◆ **Exercise directions**
The reply should be an exact transcription of every record.

◆ **Input**
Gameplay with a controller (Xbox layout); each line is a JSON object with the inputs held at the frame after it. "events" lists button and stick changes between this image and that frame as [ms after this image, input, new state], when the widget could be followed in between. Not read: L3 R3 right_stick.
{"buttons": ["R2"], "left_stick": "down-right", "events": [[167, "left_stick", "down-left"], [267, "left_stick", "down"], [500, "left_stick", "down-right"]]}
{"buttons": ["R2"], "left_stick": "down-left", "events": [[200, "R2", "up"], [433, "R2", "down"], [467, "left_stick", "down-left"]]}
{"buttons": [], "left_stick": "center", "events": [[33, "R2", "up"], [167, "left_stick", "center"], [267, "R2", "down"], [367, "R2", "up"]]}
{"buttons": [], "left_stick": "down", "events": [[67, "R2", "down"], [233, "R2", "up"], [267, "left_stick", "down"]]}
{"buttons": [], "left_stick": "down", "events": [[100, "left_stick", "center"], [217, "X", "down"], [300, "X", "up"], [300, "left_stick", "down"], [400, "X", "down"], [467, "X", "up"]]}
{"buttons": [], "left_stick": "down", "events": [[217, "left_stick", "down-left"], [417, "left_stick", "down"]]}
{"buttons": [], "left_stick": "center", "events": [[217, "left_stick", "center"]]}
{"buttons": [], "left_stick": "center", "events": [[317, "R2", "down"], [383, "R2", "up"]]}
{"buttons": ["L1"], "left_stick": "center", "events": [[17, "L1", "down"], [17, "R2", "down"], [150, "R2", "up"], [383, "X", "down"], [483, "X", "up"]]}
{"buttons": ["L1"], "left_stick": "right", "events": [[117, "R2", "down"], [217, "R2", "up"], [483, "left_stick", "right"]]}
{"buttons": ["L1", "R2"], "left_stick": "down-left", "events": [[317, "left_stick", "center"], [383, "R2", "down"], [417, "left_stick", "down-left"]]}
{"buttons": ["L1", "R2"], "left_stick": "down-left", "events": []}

◆ **Written solution**
Gameplay with a controller (Xbox layout); each line is a JSON object with the inputs held at the frame after it. "events" lists button and stick changes between this image and that frame as [ms after this image, input, new state], when the widget could be followed in between. Not read: L3 R3 right_stick.
{"buttons": ["R2"], "left_stick": "down-right", "events": [[167, "left_stick", "down-left"], [267, "left_stick", "down"], [500, "left_stick", "down-right"]]}
{"buttons": ["R2"], "left_stick": "down-left", "events": [[200, "R2", "up"], [433, "R2", "down"], [467, "left_stick", "down-left"]]}
{"buttons": [], "left_stick": "center", "events": [[33, "R2", "up"], [167, "left_stick", "center"], [267, "R2", "down"], [367, "R2", "up"]]}
{"buttons": [], "left_stick": "down", "events": [[67, "R2", "down"], [233, "R2", "up"], [267, "left_stick", "down"]]}
{"buttons": [], "left_stick": "down", "events": [[100, "left_stick", "center"], [217, "X", "down"], [300, "X", "up"], [300, "left_stick", "down"], [400, "X", "down"], [467, "X", "up"]]}
{"buttons": [], "left_stick": "down", "events": [[217, "left_stick", "down-left"], [417, "left_stick", "down"]]}
{"buttons": [], "left_stick": "center", "events": [[217, "left_stick", "center"]]}
{"buttons": [], "left_stick": "center", "events": [[317, "R2", "down"], [383, "R2", "up"]]}
{"buttons": ["L1"], "left_stick": "center", "events": [[17, "L1", "down"], [17, "R2", "down"], [150, "R2", "up"], [383, "X", "down"], [483, "X", "up"]]}
{"buttons": ["L1"], "left_stick": "right", "events": [[117, "R2", "down"], [217, "R2", "up"], [483, "left_stick", "right"]]}
{"buttons": ["L1", "R2"], "left_stick": "down-left", "events": [[317, "left_stick", "center"], [383, "R2", "down"], [417, "left_stick", "down-left"]]}
{"buttons": ["L1", "R2"], "left_stick": "down-left", "events": []}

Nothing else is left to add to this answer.